I suddenly felt naked. Here I was, revealing something to my kids which I had barely acknowledged to myself: I’ve never been comfortable being a man. Heck, I don’t even use the word “man” to describe myself–I still call myself a “boy” even though I’m nearly twenty-five and, like I said, wear a beard most of the time.My discomfort with masculinity is equal parts insecurity, jealousy, frustration, and guilt. I feel insecure because I’ve never felt masculine enough. I feel jealous because manly men seem so cool, so confident, so comfortable. I feel frustrated because for my entire life, I have been pressured into abandoning anything vaguely feminine about myself. And I feel guilty because being a boy has afforded me a lot of societal advantage. I’m the beneficiary of sexism, whether I want to be or not.
The gender I was assigned at birth feels like a cage. Often, the body I was born into feels like one, too. I nearly gave myself an eating disorder once, when I decided I needed to gain muscle in order to feel attractive. Another time, I spent an evening crying because I would never be able to be pregnant and give birth.

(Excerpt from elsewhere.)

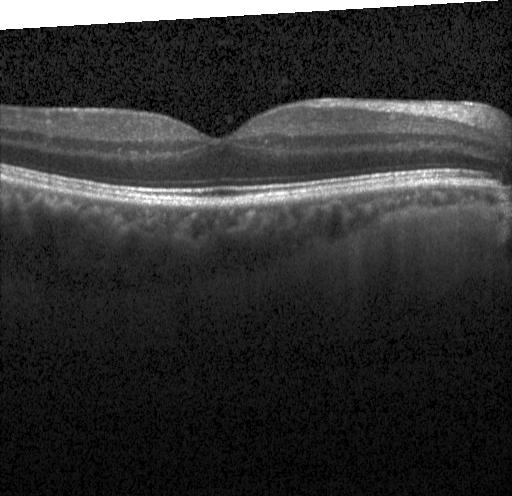 Retinal OCT cross-section showing neither choroidal neovascularization, diabetic macular edema, nor drusen.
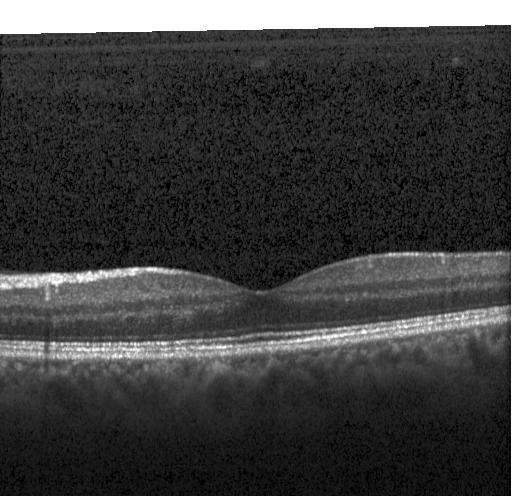
SD-OCT · horizontal scan through the fovea · optical coherence tomography scan · Heidelberg Spectralis OCT system — No choroidal neovascularization, diabetic macular edema, or drusen.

So I guess I’m gender-ambivalent, or perhaps just begrudgingly cis. But I know I’m not alone. Most of my friends–cis and trans alike–spend a lot of time struggling with the fact that their bodies, brains, and personalities feel all wrong. We put a lot of energy changing our affectations, our clothes, our bodies, and our pronouns, searching for something that fits. And some of us find it, but some of us don’t. Sometimes the search just makes us feel worse.The point of my “one feminine trait, one masculine trait” exercise was to show my students that they were allowed to express the full range of expression, no matter what gender they identified as. But I had unwittingly stumbled onto a more difficult question: if your gender isn’t determined by your adherence to masculine or feminine norms, and it’s also not determined by your body… what is it determined by?

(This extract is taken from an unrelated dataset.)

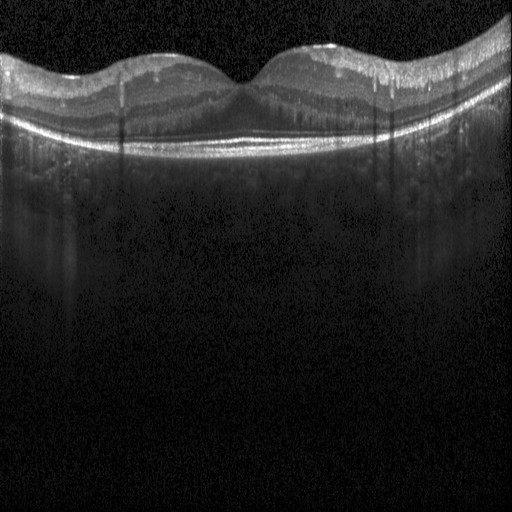 OCT B-scan showing diabetic macular edema.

Another anecdote from my sex ed class. On the first day of class, I always play “Four Corners” with my students. Here’s how it works: In each corner of the room, I tape up a poster that states, “I agree,” “I disagree,” “I don’t care,” or, “This topic makes me uncomfortable.” Then, I read off a series of statements–some controversial and some not so much–and ask my students to travel to the corner of the room that best describes their reaction.
One of the statements is, “Transgender people and gay people are born that way.” Every time I’ve done this activity, the entire class floats to the corner of the room marked, “I agree.” They seem proud of themselves for being so liberal, for knowing what I want them to say.But there actually isn’t any good evidence that gay people and trans people are born that way. All of the research that’s been done on the genetic determinants of sexuality and gender has either been experimentally flawed or grossly dismissive of people whose identities don’t fall into clear “man/woman” and “straight/gay” categories. When I tell my students about this, they look confused, as though I’ve just said that queer people don’t deserve respect or human rights. But I’m actually saying the opposite: everybody deserves respect, simply for surviving through the misery of being forced to identify as any gender or sexuality. How we cope with the cards we’re dealt–the gender we’re assigned at birth, the bodies we find ourselves attracted to–is just that: coping.
I don’t mean to say that anybody chooses their gender or sexuality. It’s obviously not that simple. I certainly didn’t choose to be gay, but here I am. And I definitely didn’t choose to be a boy–a doctor (and my parents, and society) decided that before I even knew what “boy” meant. All I mean is that all of my friends are doing the best we can to figure out how to be happy, healthy, and harmless in a world that doesn’t make it very easy. For some of us, this means transitioning and/or changing our pronouns. For others, it means carving out a comfortable-ish space within our assigned genders.
So if you’re somebody who is gender ambivalent or still figuring things out, take heart. You’re not broken, deranged, or even unusual. You’ve just stumbled upon the secret: gender sucks and nothing is simple.